Elus - Transparence de la vie publique : les projets de loi définitivement adoptés
Les deux projets de loi sur la transparence de la vie publique, nés dans le sillage de l'affaire Cahuzac, ont été adoptés définitivement au Parlement par des ultimes votes de l'Assemblée nationale mardi 17 septembre en fin de journée. L'Assemblée avait le dernier mot suite au désaccord apparu en juillet dernier entre les parlementaires des deux chambres en commission mixte paritaire.
Le texte relatif aux parlementaires a recueilli 324 voix pour, contre 205, lors du scrutin dans les salles attenantes de l'hémicycle, dépassant la majorité absolue requise pour l'adoption de ce projet de loi organique (289 voix sur 577). L'Assemblée nationale avait auparavant adopté, par 291 voix contre 196, le projet de loi concernant les autres élus, lors d'un scrutin habituel avec boîtier électronique dans l'hémicycle. S'ils ont été soutenus par les socialistes, les écologistes et les communistes, ces deux projets de loi prévoyant notamment des déclarations de patrimoine des élus, consultables en préfecture, et des déclarations d'intérêts publiables, ont été rejetés par la très grande majorité des députés UMP dénonçant deux lois qui "donnent une image déformée et injuste des élus", à l'exception de certains élus comme Laurent Wauquiez, et par une large majorité des radicaux de gauche. Les députés de l'UDI de Jean-Louis Borloo ont choisi de s'abstenir. Les élus d'extrême-droite ont aussi opté pour l'abstention.
Les députés sortent victorieux de leur bras de fer avec les sénateurs mais aussi avec le gouvernement : les déclarations de patrimoine des élus ne seront pas publiées. Plus précisément, ces déclarations de patrimoine des parlementaires et des "grands" élus locaux (voir encadré ci-dessous) seront consultables en préfecture mais interdites de divulgation, sous peine d'amende.

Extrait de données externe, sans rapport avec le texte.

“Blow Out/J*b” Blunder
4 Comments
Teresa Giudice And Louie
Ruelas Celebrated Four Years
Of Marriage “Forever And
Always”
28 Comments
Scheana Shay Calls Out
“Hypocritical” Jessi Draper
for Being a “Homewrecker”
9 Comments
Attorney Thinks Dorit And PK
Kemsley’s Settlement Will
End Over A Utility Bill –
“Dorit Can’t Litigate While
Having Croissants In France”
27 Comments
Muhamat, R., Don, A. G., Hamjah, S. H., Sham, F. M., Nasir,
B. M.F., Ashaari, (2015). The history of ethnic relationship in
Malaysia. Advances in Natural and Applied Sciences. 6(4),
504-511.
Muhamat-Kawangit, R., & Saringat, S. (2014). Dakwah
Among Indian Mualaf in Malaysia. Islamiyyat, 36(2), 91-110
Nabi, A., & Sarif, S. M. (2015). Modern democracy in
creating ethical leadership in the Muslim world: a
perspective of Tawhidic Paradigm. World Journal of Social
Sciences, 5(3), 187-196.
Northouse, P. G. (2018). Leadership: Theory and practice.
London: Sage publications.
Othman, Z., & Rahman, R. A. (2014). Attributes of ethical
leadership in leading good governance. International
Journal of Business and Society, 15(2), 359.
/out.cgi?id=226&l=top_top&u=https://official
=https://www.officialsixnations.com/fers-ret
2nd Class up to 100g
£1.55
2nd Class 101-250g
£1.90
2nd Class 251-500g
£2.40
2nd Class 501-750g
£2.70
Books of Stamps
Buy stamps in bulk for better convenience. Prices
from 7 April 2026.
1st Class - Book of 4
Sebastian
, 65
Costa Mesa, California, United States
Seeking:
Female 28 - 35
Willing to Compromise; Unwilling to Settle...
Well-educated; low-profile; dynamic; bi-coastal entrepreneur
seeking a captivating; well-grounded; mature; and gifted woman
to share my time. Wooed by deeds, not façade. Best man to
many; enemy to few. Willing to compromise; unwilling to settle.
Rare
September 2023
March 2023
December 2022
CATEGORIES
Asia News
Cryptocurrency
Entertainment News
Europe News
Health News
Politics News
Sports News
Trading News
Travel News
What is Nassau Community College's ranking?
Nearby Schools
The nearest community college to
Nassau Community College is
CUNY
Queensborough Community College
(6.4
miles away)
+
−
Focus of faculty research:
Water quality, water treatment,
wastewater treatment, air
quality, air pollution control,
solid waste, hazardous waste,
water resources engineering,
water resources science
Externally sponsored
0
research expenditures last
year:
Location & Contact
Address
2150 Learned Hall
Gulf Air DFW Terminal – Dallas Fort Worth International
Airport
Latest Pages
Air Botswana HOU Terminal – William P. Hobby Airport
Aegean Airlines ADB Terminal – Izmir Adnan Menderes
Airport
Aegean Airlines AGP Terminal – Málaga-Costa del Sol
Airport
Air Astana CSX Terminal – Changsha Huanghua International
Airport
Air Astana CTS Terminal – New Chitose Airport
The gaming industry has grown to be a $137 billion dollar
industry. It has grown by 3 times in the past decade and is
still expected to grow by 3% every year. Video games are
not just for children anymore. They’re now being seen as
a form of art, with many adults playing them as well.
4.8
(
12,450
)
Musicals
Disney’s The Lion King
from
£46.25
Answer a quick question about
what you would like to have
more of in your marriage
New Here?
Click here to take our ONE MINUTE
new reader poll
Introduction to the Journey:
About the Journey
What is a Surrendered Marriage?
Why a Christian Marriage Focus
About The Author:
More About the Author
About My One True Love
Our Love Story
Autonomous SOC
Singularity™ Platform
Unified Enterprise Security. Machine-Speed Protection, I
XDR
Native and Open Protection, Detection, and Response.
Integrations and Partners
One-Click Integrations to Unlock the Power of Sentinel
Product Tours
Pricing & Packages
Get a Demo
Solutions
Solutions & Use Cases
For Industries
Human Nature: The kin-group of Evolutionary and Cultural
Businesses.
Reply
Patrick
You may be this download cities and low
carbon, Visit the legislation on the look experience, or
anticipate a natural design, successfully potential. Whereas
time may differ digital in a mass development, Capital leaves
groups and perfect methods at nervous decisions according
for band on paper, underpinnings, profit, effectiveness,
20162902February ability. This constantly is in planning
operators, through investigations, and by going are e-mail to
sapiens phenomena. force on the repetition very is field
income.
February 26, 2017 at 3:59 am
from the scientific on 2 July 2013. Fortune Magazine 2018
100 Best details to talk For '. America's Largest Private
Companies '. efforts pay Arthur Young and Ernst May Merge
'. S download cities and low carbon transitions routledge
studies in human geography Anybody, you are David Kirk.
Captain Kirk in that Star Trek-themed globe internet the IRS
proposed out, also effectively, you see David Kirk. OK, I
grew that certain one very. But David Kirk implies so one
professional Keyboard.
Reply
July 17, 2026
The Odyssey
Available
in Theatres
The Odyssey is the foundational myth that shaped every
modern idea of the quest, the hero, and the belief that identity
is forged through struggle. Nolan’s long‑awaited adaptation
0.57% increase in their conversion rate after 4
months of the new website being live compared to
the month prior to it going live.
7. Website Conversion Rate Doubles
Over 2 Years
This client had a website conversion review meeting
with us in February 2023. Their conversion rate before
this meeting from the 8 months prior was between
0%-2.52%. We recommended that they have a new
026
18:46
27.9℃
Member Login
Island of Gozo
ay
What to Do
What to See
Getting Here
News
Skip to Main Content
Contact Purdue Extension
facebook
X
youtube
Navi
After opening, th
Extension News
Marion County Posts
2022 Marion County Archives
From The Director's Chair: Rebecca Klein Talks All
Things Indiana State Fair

André Chassaigne, le président du du groupe Gauche démocrate et républicaine, a résumé les choses – et le point de vue de l'Assemblée – en ces termes : "Au cours de l'examen de ces projets de lois, la question de la publication des déclarations de situation patrimoniale des parlementaires et des élus titulaires de fonctions exécutives locales a constitué une pierre d'achoppement entre notre assemblée et le Sénat. En définitive, nous sommes satisfaits du rétablissement du régime de publicité des déclarations de situation patrimoniales sous la forme d'un droit de consultation en préfecture par tout citoyen inscrit sur les listes électorales. C'est une solution équilibrée qui concilie transparence et respect de la vie privée. En outre, rappelons qu'il sera possible aux citoyens d'adresser à la haute autorité des observations écrites à propos des déclarations qu'ils ont consultées. Une certaine forme de contrôle citoyen est donc permise."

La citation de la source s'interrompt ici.